=== Goal of the exercise ===
The line with "Of the nine", the line with "if technical support fails.", and all lines between them in the material below: return these exactly, and no others.
### Available data
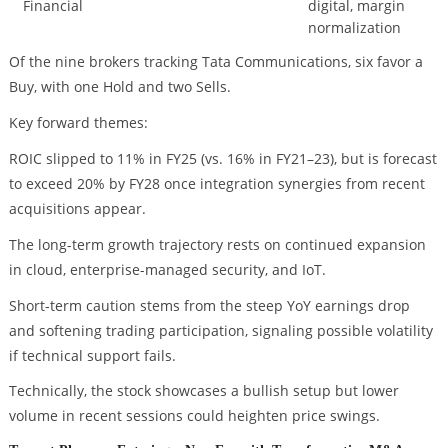
Financial
digital, margin
normalization
Of the nine brokers tracking Tata Communications, six favor a
Buy, with one Hold and two Sells.
Key forward themes:
ROIC slipped to 11% in FY25 (vs. 16% in FY21–23), but is forecast
to exceed 20% by FY28 once integration synergies from recent
acquisitions appear.
The long-term growth trajectory rests on continued expansion
in cloud, enterprise-managed security, and IoT.
Short-term caution stems from the steep YoY earnings drop
and softening trading participation, signaling possible volatility
if technical support fails.
Technically, the stock showcases a bullish setup but lower
volume in recent sessions could heighten price swings.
######
=== Output below ===
Of the nine brokers tracking Tata Communications, six favor a
Buy, with one Hold and two Sells.
Key forward themes:
ROIC slipped to 11% in FY25 (vs. 16% in FY21–23), but is forecast
to exceed 20% by FY28 once integration synergies from recent
acquisitions appear.
The long-term growth trajectory rests on continued expansion
in cloud, enterprise-managed security, and IoT.
Short-term caution stems from the steep YoY earnings drop
and softening trading participation, signaling possible volatility
if technical support fails.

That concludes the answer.